On se balade sur Serenity Beach, il y
a toujours de chaque côté les panneaux rouges
d'interdiction de se baigner.
Il y a beaucoup d'Occidentaux, des
surfeurs et des baigneurs. Les gens ne savent pas que l'Océan Indien est terriblement
dangereux et ce danger s'est accru depuis le tsunami de 2004.
On change de plage et on passe sur
celle qui est un peu plus au Nord. Sur celle-ci il n'y a que des pêcheurs. Sur le sable des crottes
humaines en bordure d'eau, révèlent qu'effectivement cette
plage est réservée aux habitants.
Sur le bord les barrières protègent un terrain au-dessus de la plage. Ce terrain
appartient à Auroville. Des
bungalows énormes, blancs
et ayant la forme d'Igloos ont été construits et réservés aux Aurovilliens.
On va jusqu'au village suivant, puis
on revient sur nos pas. Le temps devient de plus en plus noir.
Au retour on s'arrête pour boire un coup au Theevu
Plage qu'on ne connaît pas.
Nous remarquons que pour ce qui est des prix on est dans les tarifs des plus
grands restaurants de Pondy.
On commande deux lemon juice à 60 roupies l'un TTC c'est bien
précisé sur la carte. Sur la facture
les deux fois soixante deviennent 130 roupies et la carte a disparu évidemment. Il n'y a pas de
petits bénéfices.
Deux femmes parisiennes un homme et
un chauffeur, font un numéro
de connaisseurs en précisant
que Sernity Beach est beaucoup plus authentique qu'Agadir.

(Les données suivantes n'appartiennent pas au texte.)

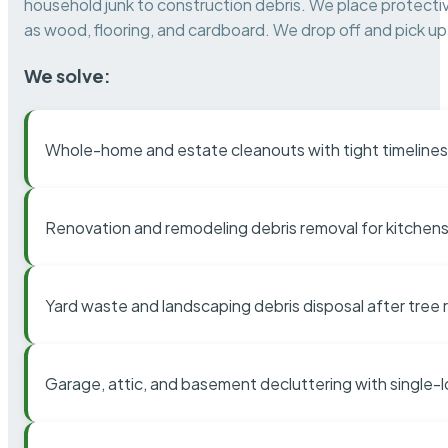
household junk to construction debris. We place protectiv
as wood, flooring, and cardboard. We drop off and pick up 
We solve:
Whole-home and estate cleanouts with tight timelines
Renovation and remodeling debris removal for kitchens
Yard waste and landscaping debris disposal after tree
Garage, attic, and basement decluttering with single-l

Une des filles qui veut s'assurer
qu'on l'écoute bien montre
au chauffeur où se trouve
le restaurant Seagul qui est dit-elle un lieu incontournable parce que sa
terrasse donne directement sur l'Océan
Indien et c'est le seul restaurant de Pondy qui offre cela.
Tout ça
est vrai sauf que ce restau est un rendez vous de pochetrons Indiens qui
viennent y boire des bières.
La cuisine est extraordinairement médiocre,
et si on n'a pas de place sur la terrasse qui est petite et que les habitués occupent, on se retrouve dans
une pièce sinistre au rez
de chaussée.
On souhaite bon courage à la belle.
Retour à
Pondy en passant par le marchand de légumes
et de fruits de la rue Ranga Pillai.
A l'appart Antoine a déroulé de longues guirlandes électriques le long de la façade pour ce soir et pour la nuit de Noël.
Abel appelle pour demander des
conseils pour la rédaction
en français de son
invitation pour sa crémaillère du 25 janvier.
Lorsqu'elle raccroche véro me dit consternée,
ce que je lui avais déjà dit, mais elle ne m'avait pas
cru, la cérémonie se déroulera à 7h du matin.
Ce soir Gambas, aubergines, salades
de fruits.
C'est beaucoup de boulot pour un
moment de plaisir bien bref mais délicieux.